Monday, December 26, 2011

Prairie Hardball by Alison Gordon

27. – 588.) Prairie Hardball by Alison Gordon – I re-read my favourite Saskatchewan mystery as I was not writing reviews when I read it the first time. I love the book because it is set in rural Saskatchewan, has a baseball theme, focuses on the Saskatchewan Baseball Hall of Fame of which I am Second Vice-President and features the induction banquet for the Saskatchewan women who played in the All American Girls Professional Baseball League which I attended in the mid-1990’s. Over half of the 50 plus Canadian women who played in the league were from Saskatchewan. I examined every character in the book carefully but none resemble me.
            In the book, Kate Henry has returned to Saskatchewan to accompany her parents to Battleford where her mother, Helen Henry, will be one of the inductees. She had played several seasons for the Racine Belles. Joining Kate is her partner, Andy Munro, a Toronto police inspector on his first trip to Saskatchewan.
            Gordon’s description of Kate’s hometown, Indian Head, is a perfect portrayal of small town Saskatchewan. She has been a skilful observer of us.
            At the banquet Virna Wilton creates a grand entrance by wearing her old uniform over 40 years after she last played baseball. (I can vividly recall the actual lady who wore her uniform to the induction banquet. She looked great.)
            The banquet was Saskatchewan charming. It is hard for me to distinguish real life memories from Gordon’s description. It was a nice evening honouring a group of women who had never received the recognition due them.
            In the book everyone is shocked when Virna is murdered. Andy is asked to help the local RCMP. The nosy Kate demands to know everything going on in the investigation. The probing of lives brings out secrets that startle and even shock Kate. Life in the AAGPBL was more complex than she realized.
            The book goes into some detail on the AAGPL which existed from the early 1940’s to the mid-1950’s. The movie, A League of Their Own, with Madonna, Geena Davis and Tom Hanks was a Hollywood version of the league. It was not sensationalized as much as many Hollywood movies but Gordon’s description of the league is far more factual.
            Within the book Helen was a woman professional baseball playing pioneer and Kate was a woman professional baseball sports writing pioneer. (In real life Gordon was the first woman journalist to cover major league baseball in Canada.)
            Those young woman who went South from Saskatchewan to play baseball were an intrepid group leaving friends and family to play sports at a time when travel was limited and society offered little support for women making any career let alone an athletic career. I met several of the actual players from Saskatchewan and wrote about them for the sports column I write in Melfort. They were as gracious and lively as the women described by Gordon.
            The mystery flows well. I know I am enjoying a book when the pages glide by and there is no consciousness of time passing. It is the best rural Saskatchewan mystery. (May 21/11)

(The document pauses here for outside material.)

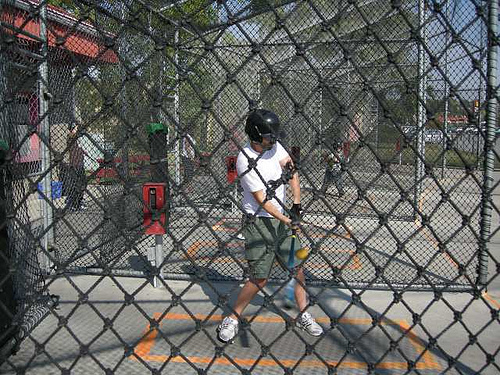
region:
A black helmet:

  1. Bill - Thanks for introducing me to this one. I don't know much about the AAGPBL, and this novel sounds as though it provides insights on that as well as a corker of a mystery. Add to that the authentic look at Saskatchewan and I can see why it's your favourite. It's also on my TBR now.

  2. Margot: Thanks for the comment. A mystery can educate while it entertains us. I believe you will find that combination in Prairie Hardball.